Prime Minister Scott Morrison has singled-out Centrelink’s $1 billion core system replacement as crucial for rebuilding the confidence of everyday Australians dealing with government online, warning public servants it must deliver improvements for customers, not just bureaucrats.
In his first major public address to the federal bureaucracy at Parliament's Great Hall on Monday, the former social services minister demanded “a step change in service delivery” from agency chiefs, warning them that the creation of Services Australia was not a “fancy rebranding exercise.”
Morrison’s tough talk is the strongest signal yet that he is personally prepared to come down hard on persistent customer experience issues across the former Human Services portfolio that range from ham fisted Robodebt calculations to unacceptable call-centre waiting times.
“The process we have been going through with WPIT now for some time is the biggest ICT program we have seen in the public service. It is a beast of a thing to accomplish. It has been going for many years and I think we are making extraordinary progress,” Morrison said before putting bureaucrats on notice.
“What we have to keep in mind when we drive those ICT projects is again, keep the customer in sight.
“It is not about making the public service’s job easier, it is actually about making the service deliver to the customer. To the public. To the citizen.
“You have to look at these systems from the outside in, not just inside out,” Morrison said.
The PM’s stance is an important recalibration of the Coalition’s stance on the use of technology in the welfare and social services sector because it overtly shifts the focus from automation, efficiency and fraud crackdowns to making the bureaucracy easier to deal with.
It also sends a signal that the notion of a welfare system so cumbersome and slow it acts as punitive discouragement to those using it has had its time, and could become a vote-loser unless everyday functions improve.
Having remodeled the Howard-era creation of Human Services into Services Australia following the successful New South Wales tech-led omni-channel government services model, Morrison soon after his re-election sent in seasoned state and federal IT reformer Martin Hoffman to spearhead the reform taskforce.
Since then, Morrison has also appointed Treasury Secretary Phil Gaetjens to become the head of the Department of Prime Minister and Cabinet and the public service chief. A former NSW Treasury chief, Gaetjens has also acted as chief of staff to Morrison as well as former Treasurer Peter Costello.

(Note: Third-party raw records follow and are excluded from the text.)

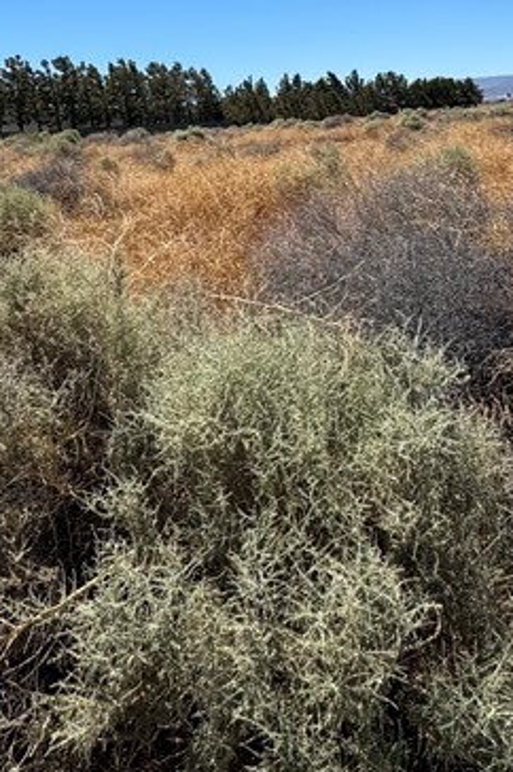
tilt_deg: +14.7
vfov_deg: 37.2
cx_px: 248
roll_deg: +2.4
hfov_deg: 32.6
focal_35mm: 41
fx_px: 878
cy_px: -136
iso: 50
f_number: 2.2
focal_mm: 2.22
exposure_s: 1/2874
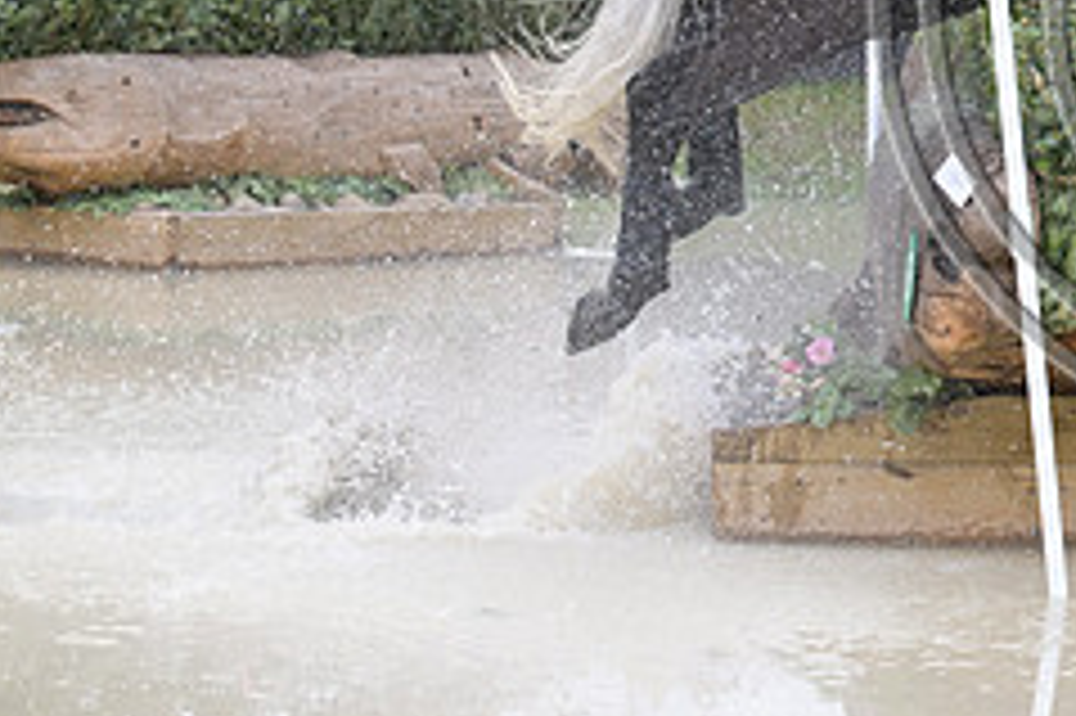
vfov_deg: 6.0
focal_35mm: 226
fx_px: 6750
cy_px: -70
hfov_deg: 9.0
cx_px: 1283
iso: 1400
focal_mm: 93
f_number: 5.6
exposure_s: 1/1250
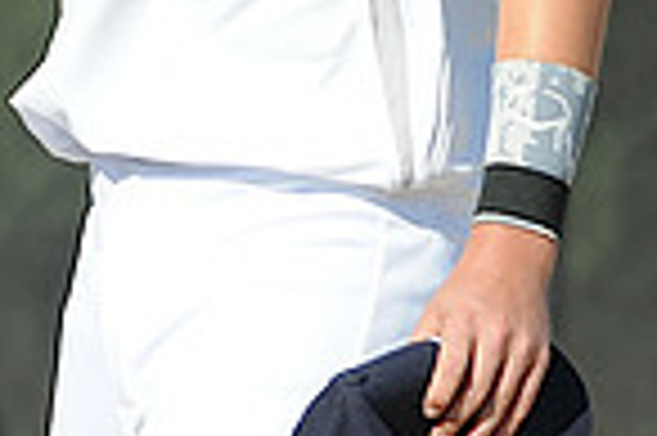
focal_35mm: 1786
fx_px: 32558
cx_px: -536
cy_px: -330
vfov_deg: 0.8
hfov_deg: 1.2
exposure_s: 1/1250
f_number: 4
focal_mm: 300
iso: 200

A fundamental frustration between agencies has been the sheer size and legacy architecture of Centrelink’s 30 year old transactional system that has slowed down and encumbered a range of policy changes and initiatives distributed through the welfare system.
Under the Howard government, means testing for a range of benefits was often avoided altogether in order to land electoral welfare sweetners into bank accounts before polls were held, essentially a policy hack to avoid recoding welfare systems.
After respectfully warning bureaucrats that the lack of talent in its upper and senior ranks that did not have experience outside the public services amounted to a “failure of public sector management”, Morrison said he now expected the public service to “look beyond the bubble”.
The public service needed to be more open to outsiders he said, before setting out broader tech expectations, but keeping major changes under wraps ahead of the delivery of former Tesltra CEO David Thodey’s root and branch review of the APS.
That review, which is being assisted by the head of ANZ’s digital bank and transformation program Maile Carnegie, is expected to land shortly and provide the catalyst for wholesale reform of APS technology and service delivery.
There is some expectation the review will revisit the possibility of the government buying in some common transactional processing capacity from the financial services sector rather than trying to build giant monolithic mainframe estates in each agency.
On the digital efficiency front, Morrison said public servants needs to be able to grasp the potential for tech-led improvements, not for the tech but for the outcomes
“I am a big fan of regtech, whether that’s in the financial sector or elsewhere,” he said.
“Regulation is supposed to help get better decisions. I don’t think the public see it that way because [they] often can’t see the benefits of what the regulation is intending to achieve. That’s because it’s bound up in these massive big thick volumes. Digital technologies have the ability to demystify all of that.”
Morrison said he hoped legislation would start to be written as “computer code” within the next decade, if not sooner.
“Because when it is written in code that makes for its very rapid implementation and application to the various practices it is seeking to regulate,” the PM said.
“Government needs to connect instantaneously and seamlessly with Australians to answer questions, provide services, make payments and solve problems,” Morrison said of the state he wants the public service to get to.
“When they engage with the public service, they should not feel like they are going back in time.”